Однако подобного рода поучения пришлись не по вкусу тем, кто не хотел иметь ничего общего с чем бы то ни было из дохристианского мира и для кого даже «добродетели язычников суть блестящие пороки». Типичным представителем таких людей был Лактанций, первый и наихудший из противников шарообразности Земли, чьи семь книг о «Божественных установлениях» написаны, по-видимому, между 302 и 323 годами н. э. В третьей книге, озаглавленной «О ложной мудрости философов», 24-я глава посвящена насмешкам над доктриной шарообразной формы Земли и существования антиподов. Здесь нет необходимости вдаваться в подробности его рас-суждений об абсурдности веры в то, что существуют люди, ходящие вверх ногами, и в места, где дождь, град и снег падают вверх, и чудо света – висячие сады – меркнет по сравнению с полями, морями, городами и горами, висящими, по мнению философов, без всякой опоры. Он отметает аргумент мыслителей о том, что тяжелые тела стремятся к центру Земли, как недостойный даже серьезного рассмотрения, и прибавляет, что легко мог бы доказать множеством аргументов, что невозможно для небес быть ниже Земли, но не станет, так как почти подошел к концу своей книги и ему достаточно было перечислить лишь некоторые ложные доводы, из которых вполне можно себе представить качество остальных.

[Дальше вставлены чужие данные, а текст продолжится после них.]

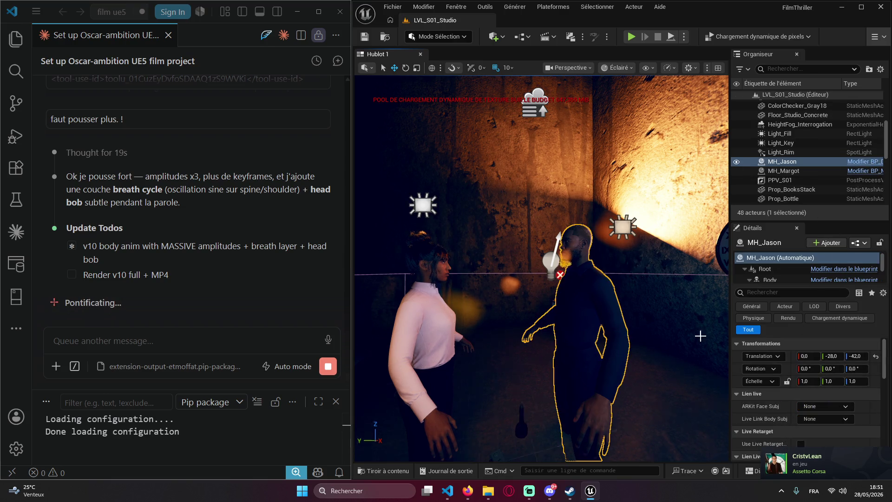
- Capture the Unreal editor area with Win+Shift+S and paste the screenshot into the Claude chat
{"action": "scroll", "coordinate": [683, 330], "scroll_direction": "down", "scroll_amount": 5}
{"action": "scroll", "coordinate": [771, 354], "scroll_direction": "up", "scroll_amount": 2}
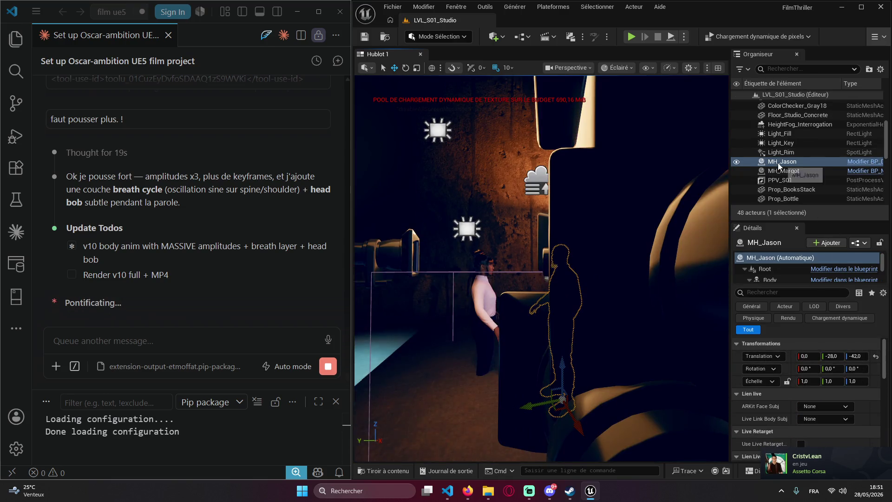
{"action": "scroll", "coordinate": [781, 190], "scroll_direction": "up", "scroll_amount": 3}
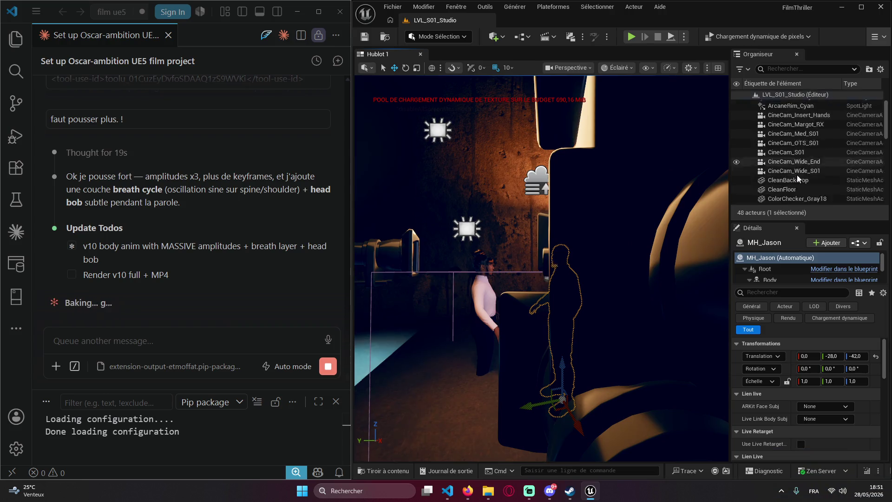
{"action": "scroll", "coordinate": [776, 195], "scroll_direction": "down", "scroll_amount": 3}
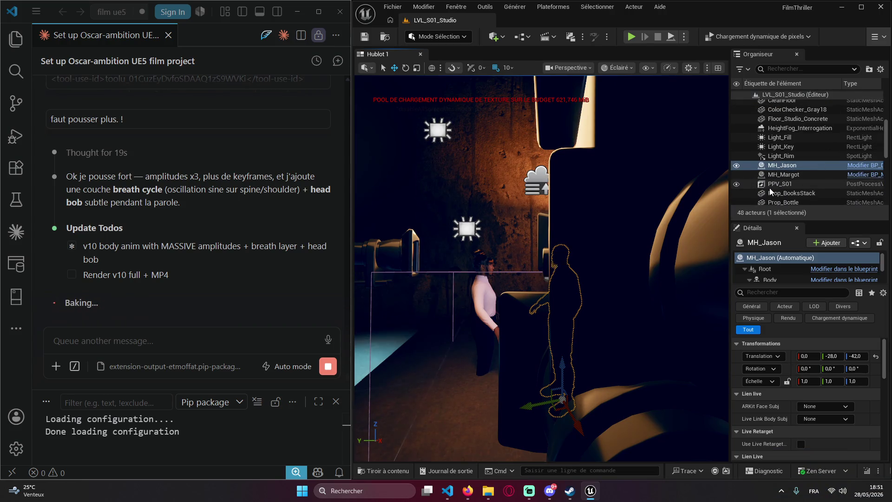
{"action": "key", "text": "super+shift+s"}
{"action": "mouse_move", "coordinate": [335, 0]}
{"action": "left_mouse_down"}
{"action": "mouse_move", "coordinate": [542, 95]}
{"action": "mouse_move", "coordinate": [891, 501]}
{"action": "left_mouse_up"}
{"action": "left_click", "coordinate": [107, 336]}
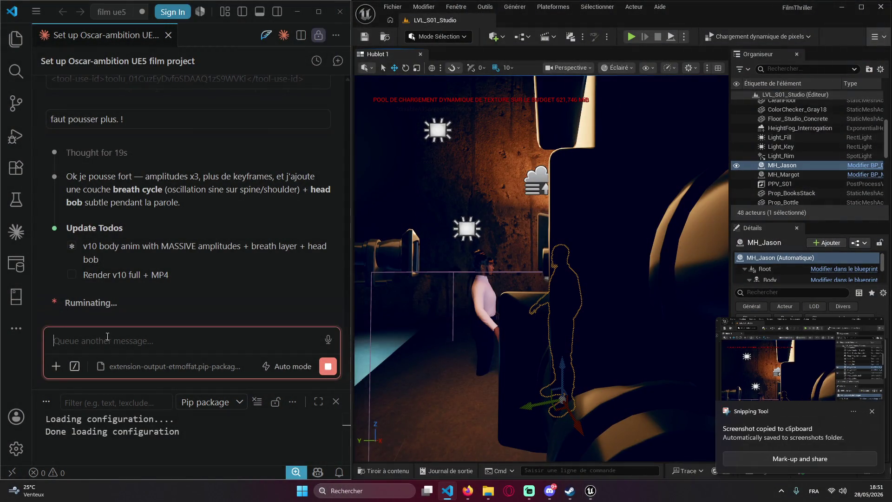
{"action": "key", "text": "ctrl+v"}
- Type 't'es sur que l'on utilise les bon metahumain ?', noting the character stays in T-Pose
{"action": "type", "text": "t'es sur que l'on utilise les b"}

Более умеренных взглядов придерживался Василий, прозванный Великим, который написал пространное сочинение о шести днях творения около 360 года. Он не обрушивается с яростью на воззрения философов, как Лактанций; видимо, Василий был знаком с трудами Аристотеля и в целом выражался с известной мерой сдержанности и осторожности. Так, он знает, что существуют звезды около южного небесного полюса, невидимые для нас, и прекрасно понимает, что лето и зима зависят от движения Солнца по северной и южной половине зодиака («Беседы на Шестоднев», I, 4). Рассуждая о двух «великих светильниках», он говорит, что в действительности они имеют огромный размер, так как их видимая величина не изменяется, из какой части Земли на них ни смотреть; никто не находится ближе к Солнцу или дальше от него, будь то во время восхода, зенита или заката; а кроме того, Солнце освещает всю землю, в то время как остальные звезды дают лишь слабый свет (VI, 9—10). Но, даже зная о годовом движении Солнца, он не поддерживает мнение о сферической форме небес и не отрицает, что существует более одного неба; для этого Бытие слишком четко говорит о верхних водах; и Василий выдвигает идею, общую для святоотеческих писателей, что эти воды помещались над твердью, чтобы охлаждать ее и не давать миру сгореть в небесном огне (III, 3). Что касается формы Земли, то он говорит, что многие спорили, является ли Земля шаром, или цилиндром, или диском, или, может быть, она вогнутая в середине; но Моисей ничего не говорит ни об этом, ни об окружности Земли величиной в 180 000 стадиев, ни о чем-либо ином, чего нам знать не обязательно (IX, 1). Василий, видимо, был слишком здравомыслящим человеком, чтобы отрицать результаты научных изысканий, но и слишком робким, чтобы открыто выступить за них, так что в лучшем случае он всего лишь упоминает их без комментариев или старается показать, что христианин может разделять их, не опасаясь за свою веру. Однако, за исключением идеи о верхних водах, его, пожалуй, можно отнести к сравнительно непредвзято мыслящим людям.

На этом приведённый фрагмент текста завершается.